5. A method for the production of steviol glycosides from Stevia rebaudiana, according to claim 1, CHARACTERIZED in that the elicitor is added at 21 days of growth during the transfer of the explants from semi-solid medium to liquid medium (heterotrophic to mixotrophic conditions).
6. A method for the production of steviol glycosides from Stevia rebaudiana, according to claim 1, CHARACTERIZED in that the composition of the improved culture medium derived from Murashige & Skoog (MS) for application in temporary immersion systems (SETIS) comprises: Myoinositol 0.1 g / L; PMB 1x; Halides 0.01M; Na EDTA 0.05 mM; Sulfates 0.01M; Nitrates 0.01M; Thymine 1 mg / L; BAP 0.25 mg / L; and Sucrose 30 g / L.
7. Use of the method for the production of steviol glycosides from Stevia rebaudiana, according to claim 1, CHARACTERIZED in that it serves to minimize common problems in continuous liquid cultures, such as hyperhydricity and asphyxiation.
8. Use of the method for the production of steviol glycosides from Stevia rebaudiana, according to claim 7, CHARACTERIZED in that it serves for an efficient, consistent and scalable production of plant biomass enriched with metabolites of high commercial value under controlled conditions.

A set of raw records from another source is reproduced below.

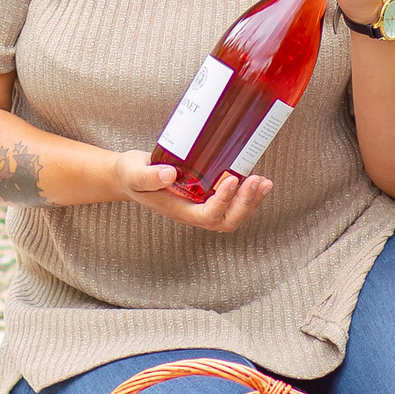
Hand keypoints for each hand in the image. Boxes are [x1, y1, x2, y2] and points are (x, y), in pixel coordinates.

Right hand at [110, 149, 272, 232]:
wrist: (130, 176)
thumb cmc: (131, 174)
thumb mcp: (134, 172)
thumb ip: (148, 175)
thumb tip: (170, 174)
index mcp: (178, 210)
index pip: (207, 215)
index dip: (222, 201)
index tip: (230, 179)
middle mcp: (193, 213)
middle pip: (226, 221)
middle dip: (245, 204)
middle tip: (257, 181)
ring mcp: (201, 206)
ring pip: (233, 215)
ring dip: (251, 201)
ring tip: (264, 182)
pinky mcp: (207, 196)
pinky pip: (232, 203)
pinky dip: (247, 194)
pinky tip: (256, 180)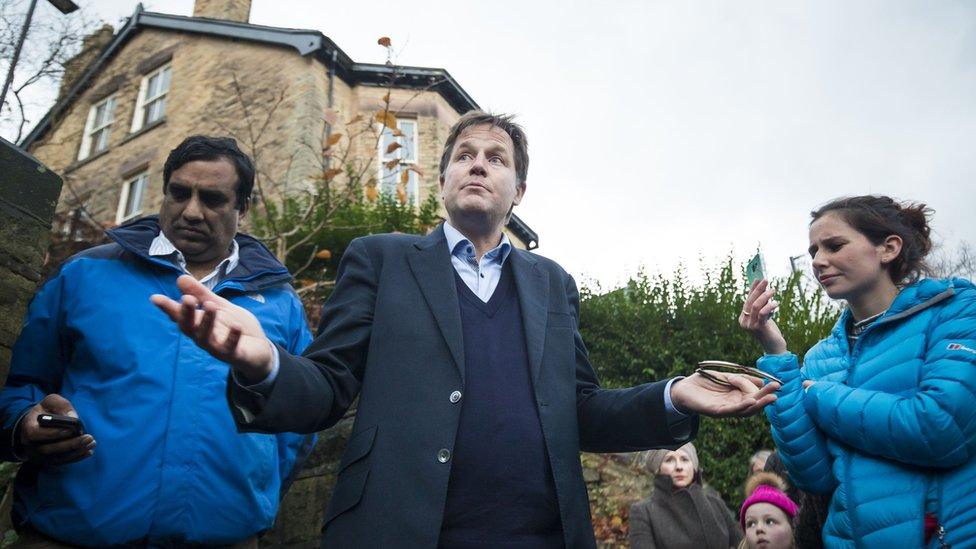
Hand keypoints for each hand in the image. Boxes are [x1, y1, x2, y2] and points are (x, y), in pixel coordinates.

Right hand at [18, 394, 94, 464]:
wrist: (38, 423)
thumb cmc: (46, 410)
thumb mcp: (52, 401)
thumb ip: (62, 406)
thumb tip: (74, 418)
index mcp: (28, 428)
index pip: (36, 434)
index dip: (53, 433)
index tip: (71, 429)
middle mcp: (30, 445)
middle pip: (49, 449)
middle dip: (71, 444)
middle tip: (89, 437)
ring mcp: (38, 455)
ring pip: (57, 458)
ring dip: (76, 452)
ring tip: (92, 443)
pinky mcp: (48, 460)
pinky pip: (62, 462)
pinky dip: (76, 457)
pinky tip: (89, 451)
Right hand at [151, 275, 272, 381]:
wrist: (259, 349)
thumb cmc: (234, 327)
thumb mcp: (220, 306)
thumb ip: (202, 294)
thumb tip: (180, 278)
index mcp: (199, 324)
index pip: (180, 316)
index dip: (168, 308)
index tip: (155, 298)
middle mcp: (204, 337)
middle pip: (189, 328)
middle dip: (186, 314)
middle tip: (187, 299)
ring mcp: (218, 348)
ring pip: (206, 339)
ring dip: (207, 322)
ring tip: (210, 306)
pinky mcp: (234, 356)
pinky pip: (230, 349)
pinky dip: (232, 338)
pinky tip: (236, 326)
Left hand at [670, 372, 778, 416]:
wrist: (683, 388)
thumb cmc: (704, 383)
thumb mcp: (726, 377)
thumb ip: (742, 379)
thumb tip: (762, 381)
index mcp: (736, 398)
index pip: (754, 396)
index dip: (763, 390)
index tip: (772, 381)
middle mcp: (733, 406)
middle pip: (753, 404)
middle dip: (766, 397)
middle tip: (778, 389)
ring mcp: (725, 410)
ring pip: (745, 410)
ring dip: (758, 404)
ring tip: (770, 398)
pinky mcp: (715, 411)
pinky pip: (730, 411)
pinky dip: (741, 407)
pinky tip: (750, 401)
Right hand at [739, 279, 787, 354]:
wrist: (774, 348)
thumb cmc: (770, 332)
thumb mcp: (765, 317)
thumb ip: (762, 307)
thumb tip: (765, 290)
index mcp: (743, 318)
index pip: (747, 300)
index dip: (752, 289)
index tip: (758, 279)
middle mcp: (744, 322)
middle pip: (750, 301)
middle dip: (758, 289)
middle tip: (766, 280)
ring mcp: (750, 326)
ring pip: (756, 305)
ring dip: (765, 296)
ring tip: (773, 290)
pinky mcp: (758, 328)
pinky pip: (762, 313)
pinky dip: (769, 306)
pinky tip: (776, 303)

9. Use of the method for the production of steviol glycosides from Stevia rebaudiana, according to claim 7, CHARACTERIZED in that it serves for the industrial production of natural sweeteners, such as RebA and phenolic compounds.
10. Use of the method for the production of steviol glycosides from Stevia rebaudiana, according to claim 7, CHARACTERIZED in that it serves to avoid variability in the quality and quantity of steviol glycosides due to uncontrolled environmental and genetic factors.